Critic Katherine Hayles argues that you can manage both “hyper and deep
attention” in your reading and cognitive styles. You know how to
concentrate, slow down, and read for details, but you also know how to
meme, recombine, and think about networks of relations. These hard-won
skills mean that you have the chance to live a life in the digital age
that is not consumed by digital distraction. And here, I must confess my
own susceptibility to the imbalance that faces us all, which my
students already know, after watching me screech into my classroom,
especially this semester, while I was also working on the CBT’s The Busy Body, a
1709 comedy by Susanna Centlivre that could have been named for me. I
was often fresh from the email avalanche, or from my own online search
for a video clip to show you, or from skimming a new essay from an
online journal, or conferring on skype with my co-editors, or after
getting a little lost in the digital Jane Austen manuscript archive. I
get it; we live in a world that’s not paced for long 18th-century
novels. But on the days when my digital distraction threatened to
overcome my better angels and that precious, kairotic orientation to
slow time, you all saved me. You did it by reading with me, by parsing
lines of Rochester’s scandalous rage at authority, or by admiring the
cool calculation of John Dryden’s couplets (Dryden who, according to
Samuel Johnson, found the English language brick and left it marble).
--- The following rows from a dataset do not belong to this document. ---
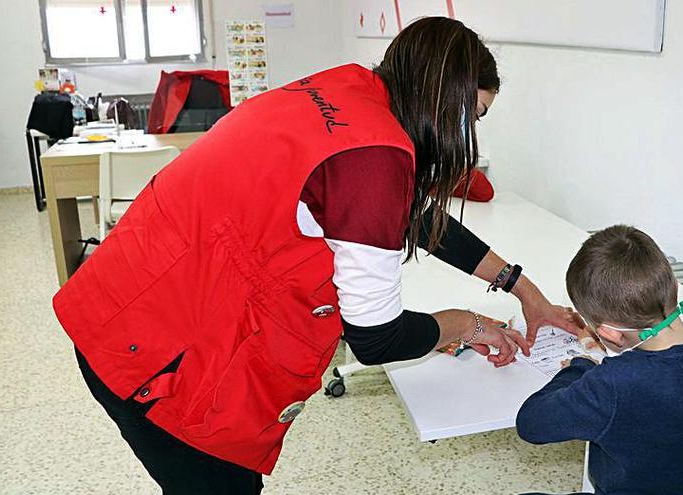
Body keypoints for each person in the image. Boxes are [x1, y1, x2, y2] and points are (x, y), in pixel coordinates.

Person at [53, 17, 584, 494]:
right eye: (473, 116)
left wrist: (525, 292)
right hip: (159, 359)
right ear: (444, 101)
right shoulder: (375, 156)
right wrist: (468, 324)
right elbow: (377, 338)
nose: (468, 134)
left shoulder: (347, 91)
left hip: (123, 301)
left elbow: (414, 216)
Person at [516, 225, 683, 495]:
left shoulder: (613, 384)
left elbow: (531, 423)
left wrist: (581, 367)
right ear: (672, 284)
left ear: (609, 334)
You did it by opening Pride and Prejudice to marvel at the
precision of Elizabeth Bennet’s comebacks to Lady Catherine, that
“obstinate, headstrong girl’s” refusal to be intimidated. Together, we
got lost in it, and we watched the literary Davids of the world slay
Goliaths with a few well-aimed words.
Inscribed
on the tombstone of John Keats, the great Romantic poet, is the
sentence: “here lies one whose name was writ in water.” Keats captured
the ephemeral nature of our existence. We do not live forever; we will
pass and be forgotten with the rest; we are mortal. But we also have
words, and, with them, we leave our mark on the world in more ways that
we will ever know; in Keats’s case, those words about the liquid
impermanence of life were written in stone. Perhaps it was a twee,
precious joke, but it worked. The sentence is still there. And the world
knows his name, as it does Alexander Hamilton’s, Virginia Woolf’s,
Ta-Nehisi Coat’s, William Shakespeare’s. Maybe soon, it will know your
name, too. Write your way out.
Again,
congratulations. Congratulations on making your life a powerful
counter-argument to the cynical and demoralizing voices of our age, and
congratulations on finding each other along the way. I am so, so glad to
know that you are heading out there. History has its eyes on you.